The customer suggested something like the following:
{ //customers/12345
"Name" : "John Doe",
"Bookings" : [{
"FlightId": "flights/1234",
"BookingId": "1asifyupi",
"Flight": "EA-4814",
"From": "Iceland",
"To" : "Japan",
"DateBooked" : "2012/1/1"
}]
}
}
{ // flight/1234
"PlaneId": "planes/1234"// centralized miles flown, service history
"Seats":
{
{
"Seat": "F16"
"BookedBy": "1asifyupi"
}
}
But that is probably a… suboptimal way to handle this. Let us go over the type of entities that we have here:
- Customers / Passengers
- Flights
- Planes
- Booking
The key point in here is that each of those is pretty independent. Note that for simplicity’s sake, I’m assuming that the customer is also the passenger (not true in many cases, a company may pay for your flight, so you the company in the customer and you the passenger).
The actual problem the customer is dealing with is that they have thousands of flights, tens or hundreds of thousands of seats and millions of customers competing for those seats.
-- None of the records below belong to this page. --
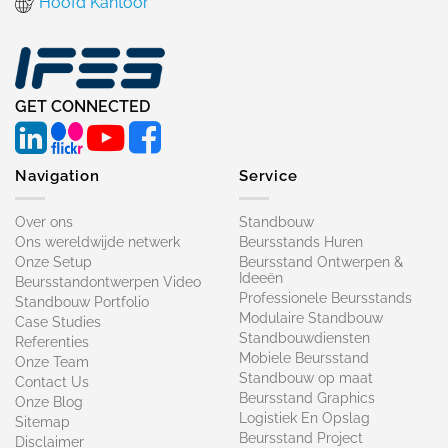
Hoofd Kantoor
GET CONNECTED
Navigation
Service
Over ons
Standbouw
Ons wereldwijde netwerk
Beursstands Huren
Onze Setup
Beursstand Ontwerpen &
Ideeën
Beursstandontwerpen Video
Professionele Beursstands
Standbouw Portfolio
Modulaire Standbouw
Case Studies
Standbouwdiensten
Referenties
Mobiele Beursstand
Onze Team
Standbouw op maat​
Contact Us
Beursstand Graphics
Onze Blog
Logistiek En Opslag
Sitemap
Beursstand Project
Disclaimer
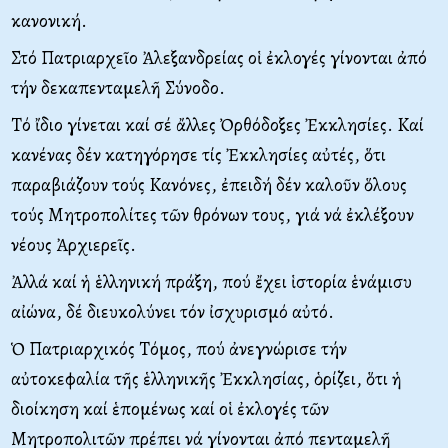
κανονική.
Στό Πατριαρχεῖο Ἀλεξανδρείας οἱ ἐκλογές γίνονται ἀπό
τήν δεκαπενταμελῆ Σύνοδο.
Tό ἴδιο γίνεται καί σέ ἄλλες Ὀρθόδοξες Ἐκκλησίες. Kαί
κανένας δέν κατηγόρησε τίς Ἐκκλησίες αὐτές, ὅτι
παραβιάζουν τούς Kανόνες, ἐπειδή δέν καλοῦν ὅλους
τούς Mητροπολίτες τῶν θρόνων τους, γιά νά ἐκλέξουν
νέους Ἀρχιερεῖς.
Ἀλλά καί ἡ ἑλληνική πράξη, πού ἔχει ἱστορία ἑνάμισυ
αἰώνα, δέ διευκολύνει τόν ἰσχυρισμό αὐτό.
Ὁ Πατριαρχικός Tόμος, πού ἀνεγνώρισε τήν
αὐτοκεφαλία τῆς ἑλληνικῆς Ἐκκλησίας, ὁρίζει, ὅτι ἡ
διοίκηση καί ἑπομένως καί οἱ ἐκλογές τῶν
Mητροπολιτῶν πρέπει νά γίνονται ἀπό πενταμελῆ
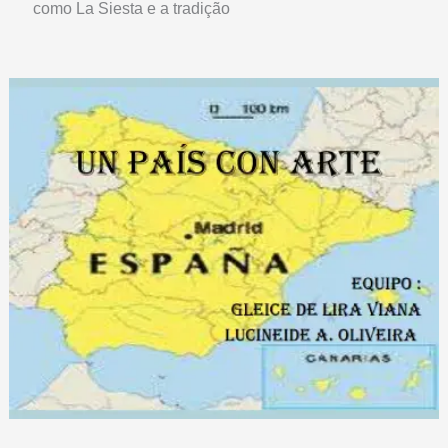
como La Siesta e a tradição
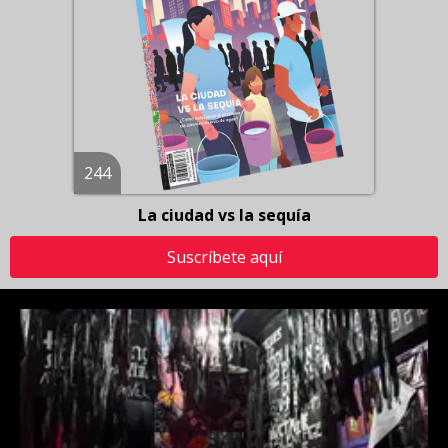
244
La ciudad vs la sequía
Suscríbete aquí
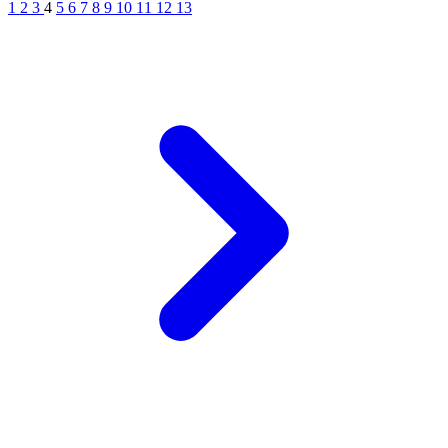
1
2
3
4
5
6
7
8
9
10
11
12
13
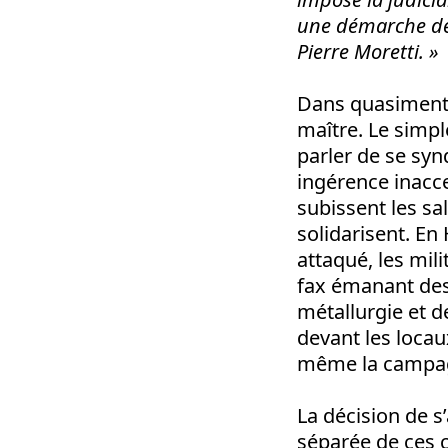
une démarche de 
Pierre Moretti. »
Dans quasiment t
maître. Le simpl
parler de se sy
ingérence inacce
subissent les sa
solidarisent. En
attaqué, les mil
fax émanant des 
métallurgie et d
devant les locau
même la campagn
La décision de s
séparée de ces c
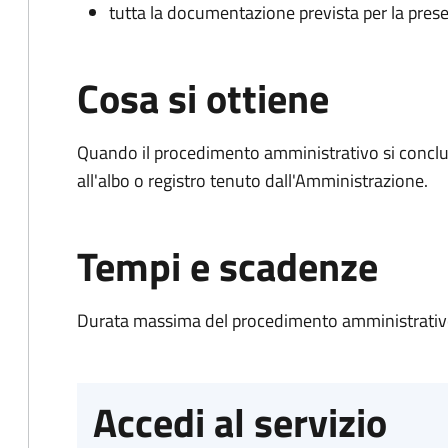
tutta la documentazione prevista per la prese
Cosa si ottiene
Quando il procedimento amministrativo si conclud
all'albo o registro tenuto dall'Amministrazione.
Tempi e scadenze
Durata massima del procedimento amministrativo
Accedi al servizio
Let us see if we can breaking it down to a model that can work for this scenario. Customers deserve its own document, but I wouldn’t store the bookings directly in the customer document. There are many customers that fly a lot, and they are going to have a lot of booking there. At the same time, there are many bookings that are made for a lot of people at the same time (an entire family flying).
That leaves the Customer’s document with data about the customer (name, email, phone, passport #, etc) as well as details such as # of miles traveled, the frequent flyer status, etc.
Now, we have the notion of flights and bookings. A flight is a (from, to, time, plane), which contains the available seats number. Note that we need to explicitly allow for over booking, since that is a common practice for airlines.
There are several places were we have contention here:
- When ordering, we want to over book up to a certain limit.
- When seating (usually 24 – 48 hours before the flight) we want to reserve seats.
The good thing about it is that we actually have a relatively small contention on a particular flight. And the way the airline industry works, we don’t actually need a transaction between creating the booking and taking a seat on the flight.
The usual workflows goes something like this:
- A “reservation” is made for a particular itinerary.
- That itinerary is held for 24 – 48 hours.
- That itinerary is sent to the customer for approval.
- Customer approve and a booking is made, flight reservations are turned into actual booked seats.
The good thing about this is that because a flight can have up to ~600 seats in it, we don’t really have to worry about contention on a single flight. We can just use normal optimistic concurrency and avoid more complex models. That means that we can just retry on concurrency errors and see where that leads us. The breaking of the actual order into reservation and booking also helps, since we don’t have to coordinate between the actual charge and the reservation on the flight.
Overbooking is handled by setting a limit of how much we allow overbooking, and managing the number of booked seats vs. reserved seats. When we look at the customer data, we show the customer document, along with the most recent orders and the stats. When we look at a particular flight, we can get pretty much all of its state from the flight document itself.
And the plane’s stats are usually just handled via a map/reduce index on all the flights for that plane.
Now, in the real world, the situation is a bit more complex. We might give out 10 economy seats and 3 business seats to Expedia for a 2 months period, so they manage that, and we have partnership agreements with other airlines, and… but I think that this is a good foundation to start building this on.